Canadian politician (1922–1998)

Guy Charbonneau (June 21, 1922 - January 18, 1998) was a Canadian senator who was the longest serving Speaker of the Canadian Senate, serving from 1984 to 1993. During his tenure, amendments to the Standing Orders of the Senate extended the powers of the speaker.

Chabonneau was born in Trois-Rivières, Quebec. He received his Bachelor of Arts from the Université de Montréal, and pursued further studies in economics at McGill University. He served during World War II in the Royal Canadian Air Force.

After being demobilized, he joined the insurance industry. He rose to the position of vice-president and director of Peerless Insurance Agencies in 1948. He became president in 1963. He later was chief executive officer of the firm of Charbonneau, Dulude and Associates Ltd., Insurance Brokers, and became a limited partner in the Mer Banco Group of Calgary. Charbonneau was on the board of directors of Canadian National Railway from 1961 to 1964.

He was summoned to the Senate on September 27, 1979 on the advice of Prime Minister Joe Clark, and sat as a Progressive Conservative. When Brian Mulroney became prime minister following the 1984 federal election, he recommended Charbonneau for the position of Speaker.

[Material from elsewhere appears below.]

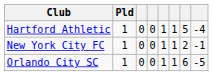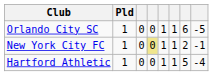rows swapped: Hartford Athletic <-> Orlando City SC
New York City FC | column 4: no background -> khaki background
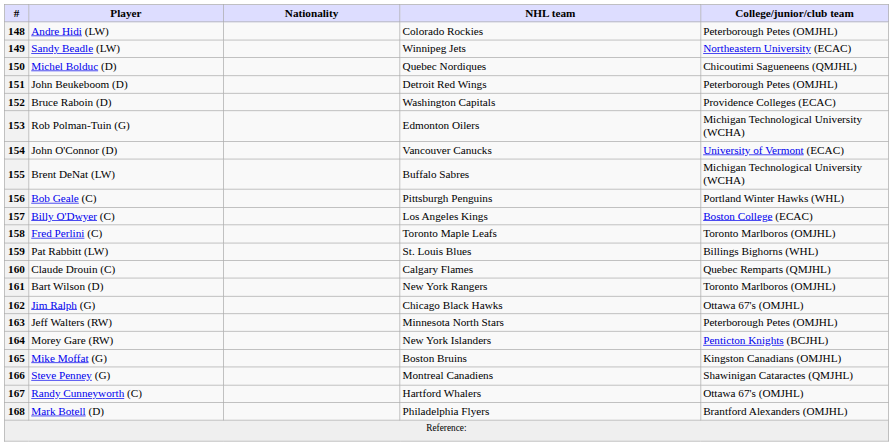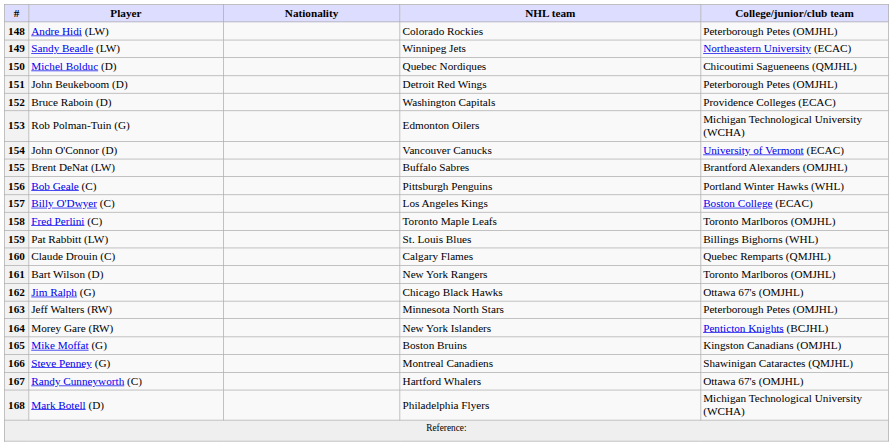155 | College/junior/club team: Michigan Technological University (WCHA) -> Brantford Alexanders (OMJHL)
168 | College/junior/club team: Brantford Alexanders (OMJHL) -> Michigan Technological University (WCHA)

During much of Charbonneau's tenure, the Liberal Party held a majority in the Senate, despite the fact that the Progressive Conservatives formed the government, due to their majority in the House of Commons. This resulted in a number of occasions where the Senate defeated or delayed legislation passed by the House of Commons – a relatively rare occurrence in Canadian politics.

Opposition to the introduction of the Goods and Services Tax in 1990 resulted in Prime Minister Mulroney using a never-before-utilized section of the Constitution of Canada that allowed him to recommend to the Queen the appointment of eight additional Senators (two per region) beyond the usual maximum number of occupants of the upper chamber. This extraordinary appointment gave the Progressive Conservatives control of the Senate for the first time in decades. The measure resulted in an especially tumultuous debate in the usually staid upper house, providing a challenge to Charbonneau to maintain decorum.

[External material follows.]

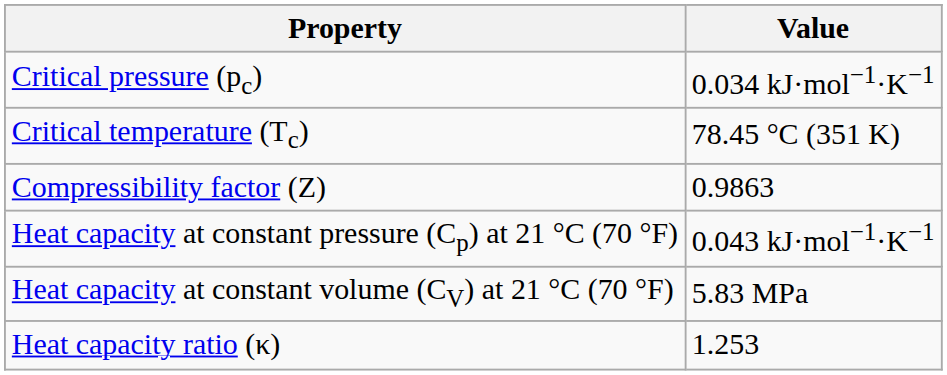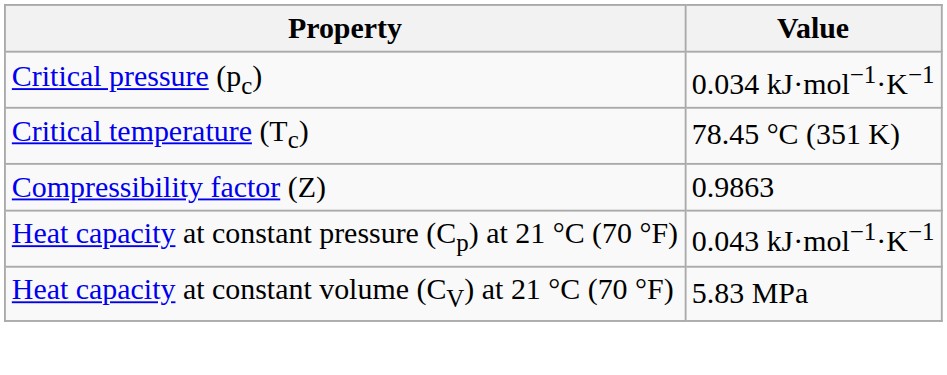- row: Heat capacity ratio (κ) | 1.253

This resulted in what opposition parties and outsiders viewed as abuses of his power as Speaker, including locking the Opposition out of voting sessions, turning off the bells that call Senators to votes, ramming through motions without debate, moving for divisions without the presence of Party Whips, and actually voting himself on many motions to help them carry.

In June 1991, the Senate adopted a major overhaul to the standing rules of the Senate giving the Speaker of the Senate powers more consistent with those of the Speaker of the Canadian House of Commons, previously the Senate Speaker enjoyed far less control over the upper house.

Charbonneau stepped down as Speaker following the defeat of the Progressive Conservatives in the 1993 federal election. As is customary for former Speakers, he was elevated to the Queen's Privy Council for Canada (in 1996). He retired from the Senate in 1997 upon reaching the mandatory retirement age of 75.